1. Blood transfusions improve renal allograft survival rates, but may induce antibodies which are directed to class I major histocompatibility complex antigens and mediate hyperacute transplant rejection. A model to study the development of such antibodies was developed in inbred strains of rats.
2. The influence of transplantation antigens shared between an initial course of blood transfusions, given with cyclosporin A, and a subsequent antigenic challenge (blood transfusion), given without cyclosporin A, on alloantibody responses to class I major histocompatibility complex antigens was then investigated.

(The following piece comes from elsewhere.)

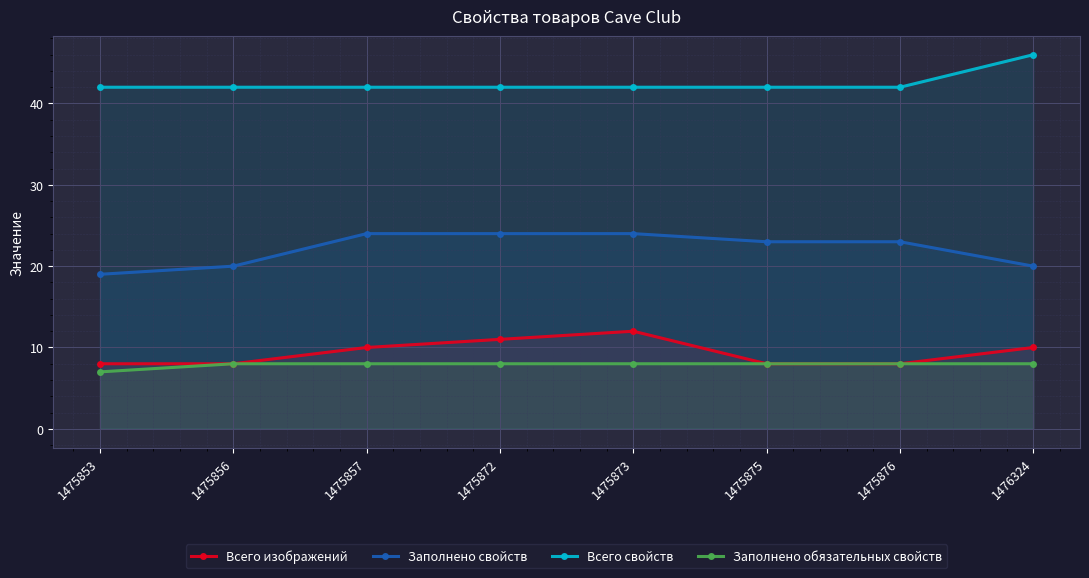

What is the value of the Всего изображений point at the 7th from the left?

8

3. Cyclosporin A administration prevented the development of alloantibodies to class I major histocompatibility complex antigens during the initial transfusion period.
4. After the challenge transfusions, alloantibody responses to class 1 major histocompatibility complex antigens were suppressed when class I major histocompatibility complex or minor histocompatibility antigens were shared between the initial and final transfusions.

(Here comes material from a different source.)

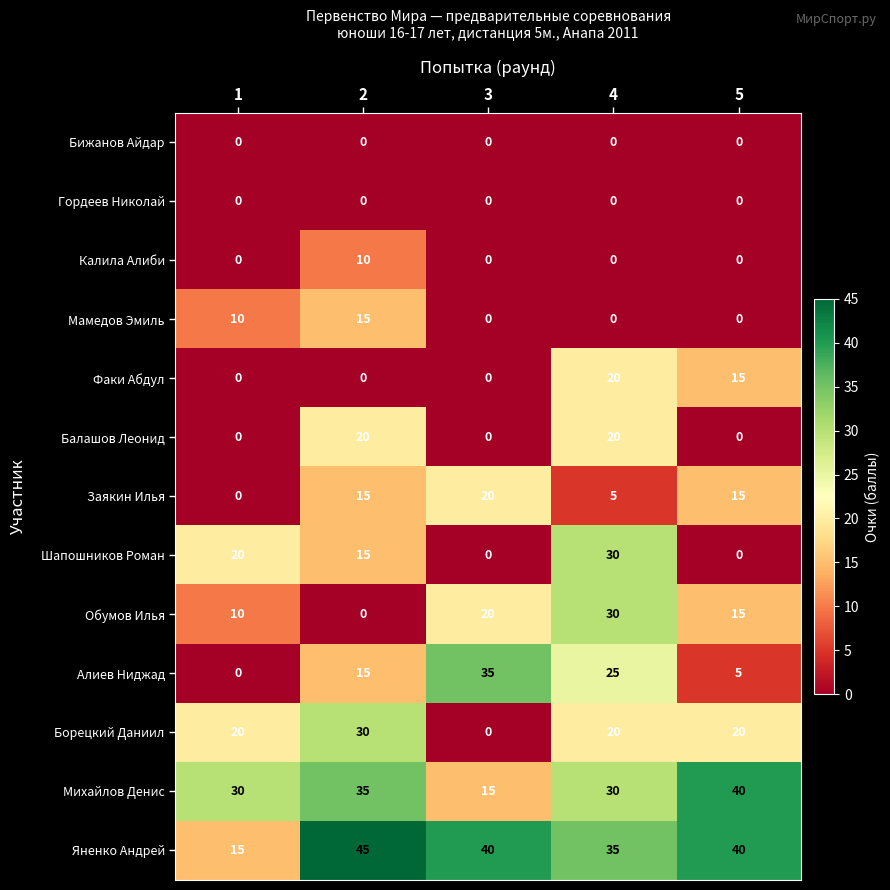

Between 3 and 4, which series saw the biggest shift?

Шапошников Роман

5. This suppression only extended to third party class I antigens when minor histocompatibility complex antigens were shared between the initial and final transfusions. Sharing of class I or class II antigens had no effect on alloantibody responses to third party class I antigens co-expressed on the same cell.
6. These studies suggest that cyclosporin A given with blood transfusions may prevent clinical sensitization while permitting the development of suppressor activity, mediated by shared minor histocompatibility complex determinants, to a broad range of potential donor antigens.